Amanhã...apenas mais um dia! Francisco Valverde Arsénio


Não tinha a certeza mas não andaria muito longe da verdade se dissesse que o fim ficou visível no momento em que disseram que seriam um do outro para sempre. Da eternidade do juramento ao fim, não foi mais que um piscar de olhos. O tempo parou e tudo ficou na mesma, sem espaços para lógicas sentimentais.

Parou o carro, ela entrou com um largo sorriso no rosto e apagaram o tempo. O vazio que dentro dele parecia esquecido preencheu-se com os seus olhos, como se aquele lugar tivesse sido sempre dela. Ela era enorme dentro dele, ocupava demasiado espaço e ele queria-a por inteiro. Deram as mãos e ficaram calados uns minutos, depois trocaram beijos não contabilizados para não parecerem poucos, ela passou-lhe a mão pelo rosto e ele levantou-lhe o queixo para poder absorver toda a sua imagem, a sua imponência, toda a magia que irradiava dela. Ficaram assim e abriram os vidros para que o ar circulasse livremente. Há coisas que não têm explicação, como não tem explicação a amálgama de sentimentos que o aflorava. Os sentimentos doem e não se pode rasgar o peito para que a dor passe, a dor é como os dias, uns parecem longos outros demasiado curtos, uns em que nada se passa no intervalo do ter e não ter, do grande e do pequeno, do sono e do sonho. A paixão ou algo derivado do mesmo sentimento dói, e a dor é sentida em todo o corpo, não se consegue distinguir o ponto onde é mais profunda, tem a mesma intensidade da melancolia e da ansiedade.

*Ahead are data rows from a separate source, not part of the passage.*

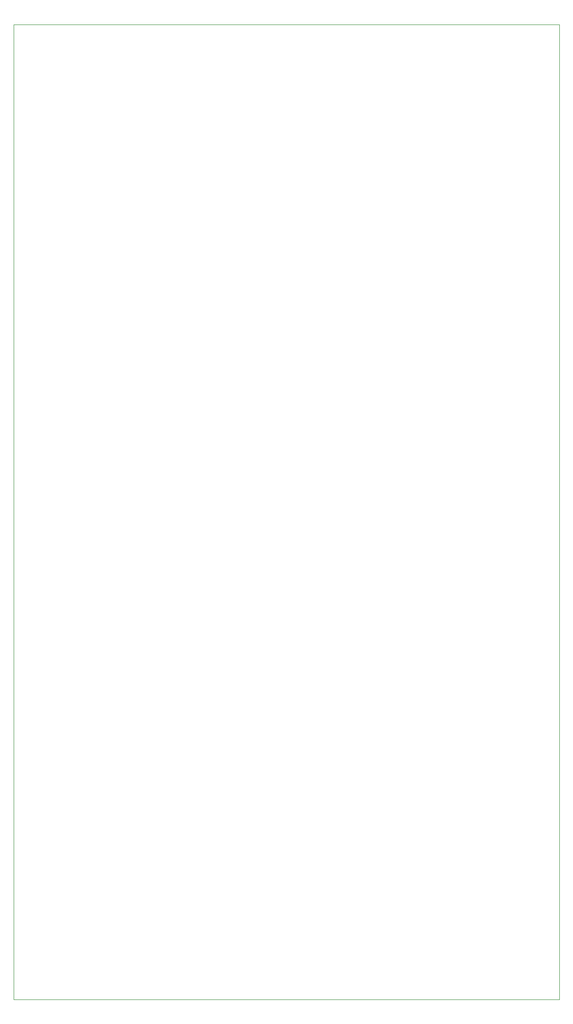
<source format=gm1>
%TF.GenerationSoftware,KiCad,Pcbnew,9.0.7*%
%TF.CreationDate,2026-02-21T19:12:40+01:00*%
%TF.ProjectId,DMH_VCLFO_v2_PCB_Main,444d485f-5643-44c4-964f-5f76325f5043,1*%
%TF.SameCoordinates,Original*%
%TF.FileFunction,Profile,NP*%
%FSLAX46Y46*%
G04 Gerber Fmt 4.6, Leading zero omitted, Abs format (unit mm)*
G04 Created by KiCad (PCBNEW 9.0.7) date 2026-02-21 19:12:40*
%MOMM*%
%LPD*%
G01*
G04 APERTURE LIST*
%TA.AperFunction,Profile*%
%ADD10C,0.050000*%
%TD*%
G04 APERTURE END LIST*
D10*
X51000000Y-42500000D02*
X149000000Y-42500000D01*
X149000000Y-217500000D01*
X51000000Y-217500000D01*
X51000000Y-42500000D01*
M02*

</source>
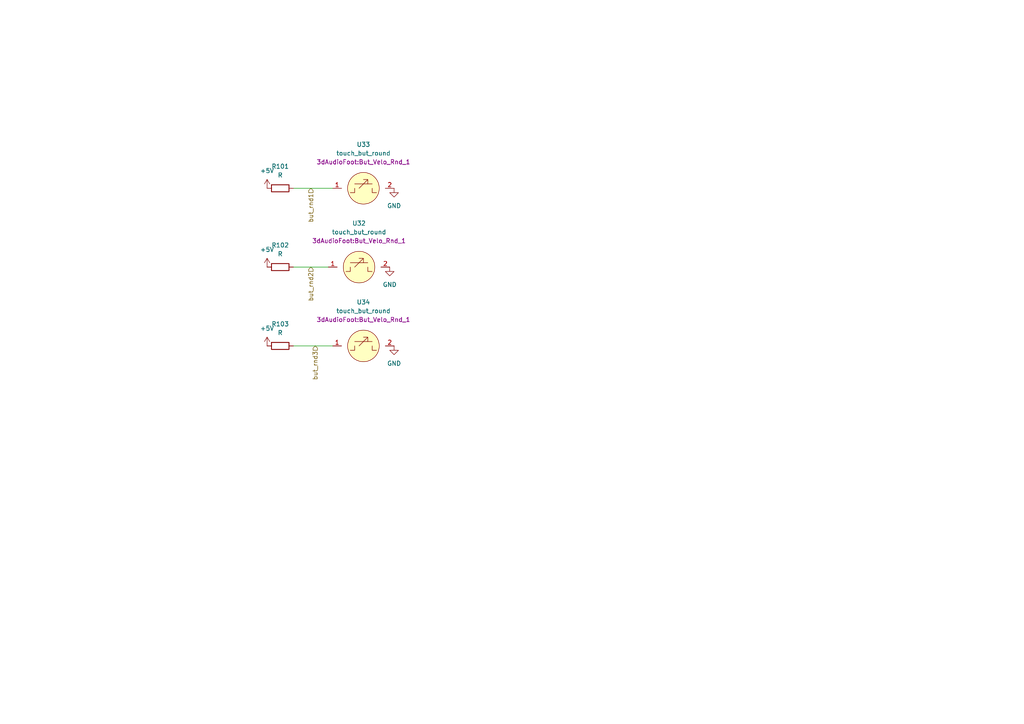
<source format=kicad_sch>
(kicad_sch (version 20211123) (generator eeschema)

  (uuid b1e2e340-36fc-4200-8bbc-fc7050ac3f5f)

  (paper "A4")

  


  (wire (pts (xy 85.09 54.61) (xy 96.52 54.61))
    (stroke (width 0) (type default) (color 0 0 0 0))
    (uuid 030bb2fc-9d50-48e3-8f2e-3bd61743e265)
  )
  (wire (pts (xy 85.09 100.33) (xy 96.52 100.33))
    (stroke (width 0) (type default) (color 0 0 0 0))
    (uuid 448c6167-447e-4761-b128-daba9ad5a51c)
  )
  (wire (pts (xy 85.09 77.47) (xy 95.25 77.47))
    (stroke (width 0) (type default) (color 0 0 0 0))
    (uuid cc745cf0-ad43-4bb4-9b40-d33f089c1312)
  )

  (hierarchical_label "but_rnd3" (shape input) (at 91.44 100.33 270)
    (effects (font (size 1.27 1.27)) (justify right))
    (uuid 358734b8-9db5-44ce-b41b-423ea7647330)
  )
  (hierarchical_label "but_rnd2" (shape input) (at 90.17 77.47 270)
    (effects (font (size 1.27 1.27)) (justify right))
    (uuid beb1599c-16bd-4cfa-a669-ac3f81224c00)
  )
  (hierarchical_label "but_rnd1" (shape input) (at 90.17 54.61 270)
    (effects (font (size 1.27 1.27)) (justify right))
    (uuid da049fd2-d2d7-4a53-9ebb-29ac1bda46df)
  )

  (symbol (lib_id "Device:R") (at 81.28 100.33 90) (unit 1)
    (in_bom yes) (on_board yes) (fields_autoplaced)
    (uuid 067ed807-d57a-49c2-b6cc-6901a04b2063)
    (property "Reference" "R103" (id 0) (at 81.28 93.98 90))
    (property "Value" "R" (id 1) (at 81.28 96.52 90))
    (property "Footprint" "Resistor_SMD:R_1206_3216Metric_Pad1.30x1.75mm_HandSolder" (id 2) (at 81.28 102.108 90)
      (effects (font (size 1.27 1.27)) hide)
    )
    (property "Datasheet" "~" (id 3) (at 81.28 100.33 0)
      (effects (font (size 1.27 1.27)) hide)
    )
    (pin "1" (uuid 73abab49-4ed1-4db3-b6dc-3db73d64ed55))
    (pin "2" (uuid 8580f6f3-ce7e-4407-bf13-cd3c00f061f6))
  )

  (symbol (lib_id "Device:R") (at 81.28 54.61 90) (unit 1)
    (in_bom yes) (on_board yes) (fields_autoplaced)
    (uuid 163c115e-b5c1-4e7b-b9b1-24d82ab8a58c)
    (property "Reference" "R101" (id 0) (at 81.28 48.26 90))
    (property "Value" "R" (id 1) (at 81.28 50.8 90))
    (property "Footprint" "Resistor_SMD:R_1206_3216Metric_Pad1.30x1.75mm_HandSolder" (id 2) (at 81.28 56.388 90)
      (effects (font (size 1.27 1.27)) hide)
    )
    (property "Datasheet" "~" (id 3) (at 81.28 54.61 0)
      (effects (font (size 1.27 1.27)) hide)
    )
    (pin "1" (uuid 97d17a62-67cf-4ffb-a10d-0063050f91f5))
    (pin "2" (uuid 2ac3123f-477a-448c-a92b-1b84a323b93e))
  )

  (symbol (lib_id "power:GND") (at 113.03 77.47 0) (unit 1)
    (in_bom yes) (on_board yes) (fields_autoplaced)
    (uuid 1cdc7f66-843b-4813-83df-b6bc4cbfe587)
    (property "Reference" "#PWR079" (id 0) (at 113.03 83.82 0)
      (effects (font (size 1.27 1.27)) hide)
    )
    (property "Value" "GND" (id 1) (at 113.03 82.55 0))
    (property "Footprint" "" (id 2) (at 113.03 77.47 0)
      (effects (font (size 1.27 1.27)) hide)
    )
    (property "Datasheet" "" (id 3) (at 113.03 77.47 0)
      (effects (font (size 1.27 1.27)) hide)
    )
    (pin "1" (uuid 36db52bc-eecc-43f5-a53c-5d01495bcee1))
  )

  (symbol (lib_id "power:GND") (at 114.3 100.33 0) (unit 1)
    (in_bom yes) (on_board yes) (fields_autoplaced)
    (uuid 2a4e08a7-0435-4aa4-93f5-872bdeb5bd20)
    (property "Reference" "#PWR081" (id 0) (at 114.3 106.68 0)
      (effects (font (size 1.27 1.27)) hide)
    )
    (property "Value" "GND" (id 1) (at 114.3 105.41 0))
    (property "Footprint" "" (id 2) (at 114.3 100.33 0)
      (effects (font (size 1.27 1.27)) hide)
    )
    (property "Datasheet" "" (id 3) (at 114.3 100.33 0)
      (effects (font (size 1.27 1.27)) hide)
    )
    (pin "1" (uuid ce163459-9d82-4b8c-b35a-2a87e343a416))
  )

  (symbol (lib_id "power:GND") (at 114.3 54.61 0) (unit 1)
    (in_bom yes) (on_board yes) (fields_autoplaced)
    (uuid 3096f237-3333-40c6-92d7-ca0306d478b6)
    (property "Reference" "#PWR080" (id 0) (at 114.3 60.96 0)
      (effects (font (size 1.27 1.27)) hide)
    )
    (property "Value" "GND" (id 1) (at 114.3 59.69 0))
    (property "Footprint" "" (id 2) (at 114.3 54.61 0)
      (effects (font (size 1.27 1.27)) hide)
    )
    (property "Datasheet" "" (id 3) (at 114.3 54.61 0)
      (effects (font (size 1.27 1.27)) hide)
    )
    (pin "1" (uuid ca8cbac2-2991-4250-a71a-f2e3588cb861))
  )

  (symbol (lib_id "3dAudioSym:touch_but_round") (at 105.41 101.6 0) (unit 1)
    (in_bom yes) (on_board yes) (fields_autoplaced)
    (uuid 3c43d934-baf9-4c4e-bf8b-3f6e162aaa7e)
    (property "Reference" "U34" (id 0) (at 105.41 87.63 0))
    (property "Value" "touch_but_round" (id 1) (at 105.41 90.17 0))
    (property "Footprint" "3dAudioFoot:But_Velo_Rnd_1" (id 2) (at 105.41 92.71 0))
    (property "Datasheet" "" (id 3) (at 105.41 101.6 0)
      (effects (font (size 1.27 1.27)) hide)
    )
    (pin "1" (uuid 2d138d4b-1646-4307-bce6-4fa70f45e010))
    (pin "2" (uuid 87156d0c-2ddb-4fd7-aedb-5848874f1c85))
  )

  (symbol (lib_id "power:+5V") (at 77.47 100.33 0) (unit 1)
    (in_bom yes) (on_board yes) (fields_autoplaced)
    (uuid 476cc339-be65-4801-b7e8-0387b5e50e4e)
    (property "Reference" "#PWR078" (id 0) (at 77.47 104.14 0)
      (effects (font (size 1.27 1.27)) hide)
    )
    (property "Value" "+5V" (id 1) (at 77.47 95.25 0))
    (property "Footprint" "" (id 2) (at 77.47 100.33 0)
      (effects (font (size 1.27 1.27)) hide)
    )
    (property "Datasheet" "" (id 3) (at 77.47 100.33 0)
      (effects (font (size 1.27 1.27)) hide)
    )
    (pin "1" (uuid c3224ad9-e9cb-44c0-8955-ab1ade421b45))
  )

  (symbol (lib_id "power:+5V") (at 77.47 77.47 0) (unit 1)
    (in_bom yes) (on_board yes) (fields_autoplaced)
    (uuid 75314c70-548c-4165-9952-182e92a1603f)
    (property "Reference" "#PWR077" (id 0) (at 77.47 81.28 0)
      (effects (font (size 1.27 1.27)) hide)
    )
    (property "Value" "+5V" (id 1) (at 77.47 72.39 0))
    (property "Footprint" "" (id 2) (at 77.47 77.47 0)
      (effects (font (size 1.27 1.27)) hide)
    )
    (property "Datasheet" "" (id 3) (at 77.47 77.47 0)
      (effects (font (size 1.27 1.27)) hide)
    )
    (pin "1" (uuid 856c5af3-319f-4f81-8009-671b08536077))
  )

  (symbol (lib_name "touch_but_round_1") (lib_id "3dAudioSym:touch_but_round") (at 105.41 55.88 0) (unit 1)
    (in_bom yes) (on_board yes) (fields_autoplaced)
    (uuid 77539b61-3d70-4a59-b35b-38ae2b2826d9)
    (property "Reference" "U33" (id 0) (at 105.41 41.91 0))
    (property "Value" "touch_but_round" (id 1) (at 105.41 44.45 0))
    (property "Footprint" "3dAudioFoot:But_Velo_Rnd_1" (id 2) (at 105.41 46.99 0))
    (property "Datasheet" "" (id 3) (at 105.41 55.88 0)
      (effects (font (size 1.27 1.27)) hide)
    )
    (pin "1" (uuid 7af6638c-9a79-4265-9673-3566a67c8ffb))
    (pin "2" (uuid b18a8f4c-60e9-4d5a-bfd0-9b2af31713f9))
  )

  (symbol (lib_id "power:+5V") (at 77.47 54.61 0) (unit 1)
    (in_bom yes) (on_board yes) (fields_autoplaced)
    (uuid 9ad29d07-34b9-4791-ae47-9efc1075778c)
    (property "Reference" "#PWR076" (id 0) (at 77.47 58.42 0)
      (effects (font (size 1.27 1.27)) hide)
    )
    (property "Value" "+5V" (id 1) (at 77.47 49.53 0))
    (property "Footprint" "" (id 2) (at 77.47 54.61 0)
      (effects (font (size 1.27 1.27)) hide)
    )
    (property "Datasheet" "" (id 3) (at 77.47 54.61 0)
      (effects (font (size 1.27 1.27)) hide)
    )
    (pin "1" (uuid 2e148d1f-853a-4a0a-8d9a-17609274760f))
  )

  (symbol (lib_id "Device:R") (at 81.28 77.47 90) (unit 1)
    (in_bom yes) (on_board yes) (fields_autoplaced)
    (uuid d7c16ef5-d39b-4ab4-9f7b-abf3fb333cd2)
    (property "Reference" "R102" (id 0) (at 81.28 71.12 90))
    (property "Value" "R" (id 1) (at 81.28 73.66 90))
    (property "Footprint" "Resistor_SMD:R_1206_3216Metric_Pad1.30x1.75mm_HandSolder" (id 2) (at 81.28 79.248 90)
      (effects (font (size 1.27 1.27)) hide)
    )
    (property "Datasheet" "~" (id 3) (at 81.28 77.47 0)
      (effects (font (size 1.27 1.27)) hide)
    )
    (pin "1" (uuid 733c445a-b403-4e72-b124-6dd3d1e97b6e))
    (pin "2" (uuid 45560be3-8ab6-4d91-8203-262db916506e))
  )

  (symbol (lib_name "touch_but_round_2") (lib_id "3dAudioSym:touch_but_round") (at 104.14 78.74 0) (unit 1)
    (in_bom yes) (on_board yes) (fields_autoplaced)
    (uuid e3b0852a-9693-43a2-9e4e-0ebf5c112074)
    (property "Reference" "U32" (id 0) (at 104.14 64.77 0))
    (property "Value" "touch_but_round" (id 1) (at 104.14 67.31 0))
    (property "Footprint" "3dAudioFoot:But_Velo_Rnd_1" (id 2) (at 104.14 69.85 0))
    (property "Datasheet" "" (id 3) (at 104.14 78.74 0)
      (effects (font (size 1.27 1.27)) hide)
    )
    (pin "1" (uuid 06424bc2-dc32-4a30-ac66-c02fb6491602))
    (pin "2" (uuid e534277b-26d8-41ac-bd97-d0afd87e5e91))
  )
)

</source>
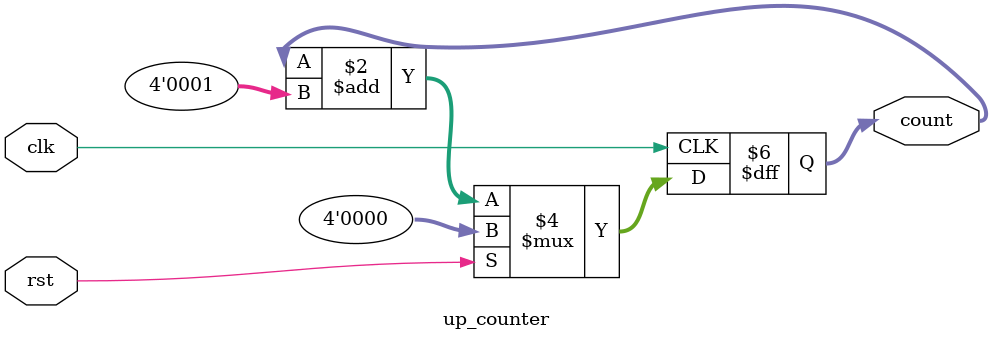
<source format=v>
`timescale 1ns / 1ps
module up_counter(
    input clk,rst,
    output reg [3:0] count
    );

	always @(posedge clk)
		begin
			if(rst)
				count =4'b0000;
			else
				count = count+4'b0001;
		end

endmodule

</source>
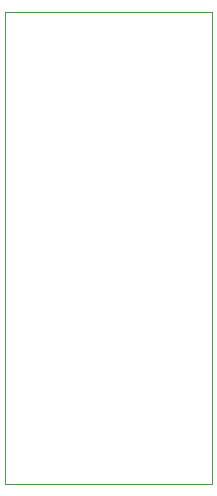
<source format=gbp>
G04 #@! TF.GenerationSoftware,KiCad,Pcbnew,(5.1.5-0-10_14)*
G04 #@! TF.CreationDate,2020-04-10T20:26:08+03:00*
G04 #@! TF.ProjectId,connector-breakout-a1,636f6e6e-6563-4746-9f72-2d627265616b,rev?*
G04 #@! TF.SameCoordinates,Original*
G04 #@! TF.FileFunction,Paste,Bot*
G04 #@! TF.FilePolarity,Positive*
%FSLAX46Y46*%
G04 Gerber Fmt 4.6, Leading zero omitted, Abs format (unit mm)*
G04 Created by KiCad (PCBNEW (5.1.5-0-10_14)) date 2020-04-10 20:26:08*
%MOMM*%
%LPD*%
G04 APERTURE LIST*
%ADD10C,0.010000*%
G04 APERTURE END LIST*
D10*
X100749999Y-110990000D02*
X83250001Y-110990000D01*
X83250001Y-110990000D02*
X83250000Y-70990000D01*
X100750001Y-70990000D02*
X100749999Y-110990000D01*
X83250000Y-70990000D02*
X100750000Y-70990000D01*
M02*

</source>
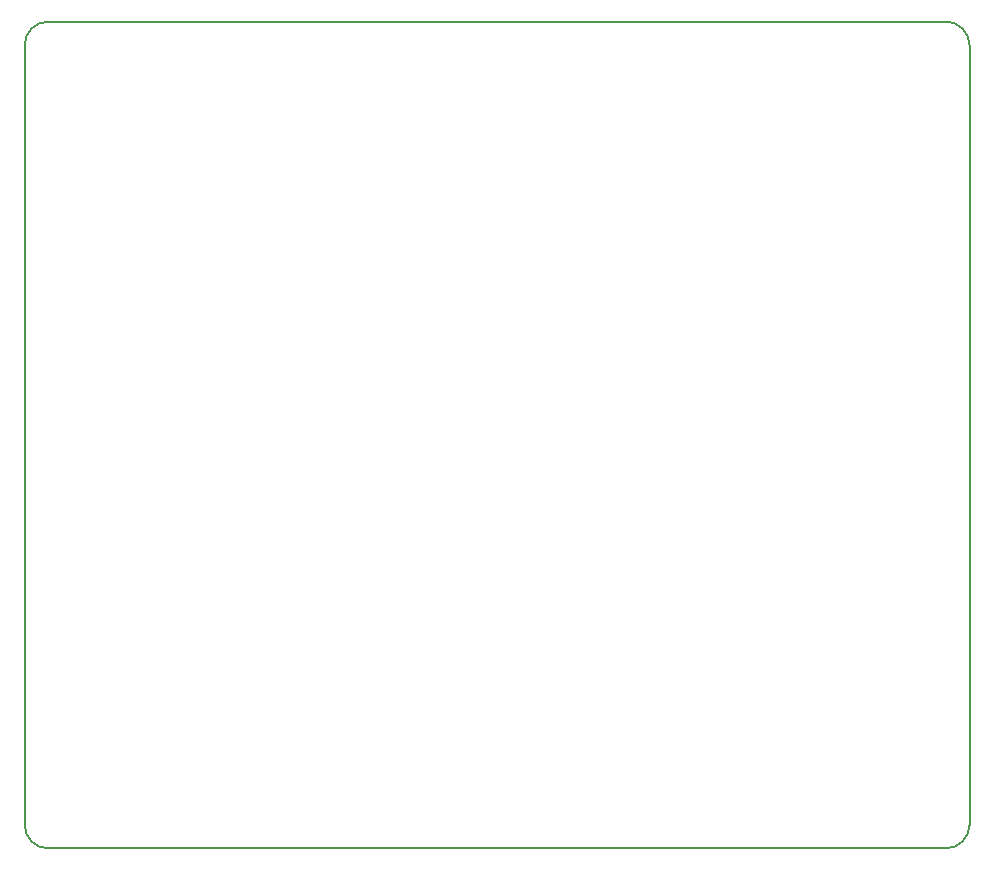
<source format=gbr>
%TF.GenerationSoftware,KiCad,Pcbnew,7.0.6-7.0.6~ubuntu22.04.1*%
%TF.CreationDate,2023-08-18T16:08:42-04:00*%
%TF.ProjectId,robot,726f626f-742e-46b6-9963-61645f706362,rev?*%
%TF.SameCoordinates,Original*%
%TF.FileFunction,Profile,NP*%
%FSLAX46Y46*%
G04 Gerber Fmt 4.6, Leading zero omitted, Abs format (unit mm)*
G04 Created by KiCad (PCBNEW 7.0.6-7.0.6~ubuntu22.04.1) date 2023-08-18 16:08:42*
%MOMM*%
%LPD*%
G01*
G04 APERTURE LIST*
%TA.AperFunction,Profile*%
%ADD10C,0.160000*%
%TD*%
G04 APERTURE END LIST*
D10*
X62000000Y-160000000D02*
X138000000Y-160000000D01*
X140000000Y-92000000D02*
X140000000Y-158000000D01*
X62000000Y-90000000D02*
G75*
G03*
X60000000Y-92000000I0J-2000000D01*
G01*
X62000000Y-90000000D02*
X138000000Y-90000000D01*
X140000000Y-92000000D02*
G75*
G03*
X138000000Y-90000000I-2000000J0D01*
G01*
X138000000Y-160000000D02*
G75*
G03*
X140000000Y-158000000I0J2000000D01*
G01*
X60000000Y-158000000D02*
G75*
G03*
X62000000Y-160000000I2000000J0D01*
G01*
X60000000Y-158000000D02*
X60000000Y-92000000D01*
M02*

</source>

Agora estão ali sentados no banco do carro por causa duma saudade permanente que arrasta todas as horas. Por momentos estão ali numa conjugação de olhares mas depois ela partirá e levará consigo o presente e o passado, um passado sem planos de futuro em que a partida pode significar o adeus.

Ela nunca irá entender as lágrimas que lhe caem pelo rosto, nem ele próprio saberia explicar, como explicar que chorava por o sonho ser mais uma vez adiado? Há palavras estranhas e que podem ter efeitos estranhos. Por exemplo: sempre e nunca. Ele poderia dizer-lhe que nunca poderia ficar com ela para sempre, mas ela sabia todas as suas palavras, tinha até a magia de lhe roubar algumas como se fosse possível a alguém roubar palavras. Mas ela era capaz disso e fazia-o de tal maneira com o seu olhar doce que ninguém acreditava que o fizesse. Ele ficava a olhá-la como agora, sentados no banco do carro e beijava-a como quem quer saber onde ela as guardava. Ela nunca iria entender aquelas lágrimas porque nem tudo tem explicação e aquelas eram o resultado duma complexa mistura de sentimentos.

Um dia ele quase a perdeu e, sem saber bem como, vive ainda com receio que de novo volte a acontecer. Da outra vez tentou apagar todos os vestígios, mas desta nada sobrará. A vida ensina-nos, molda-nos e mostra-nos que o amanhã é só e apenas mais um dia.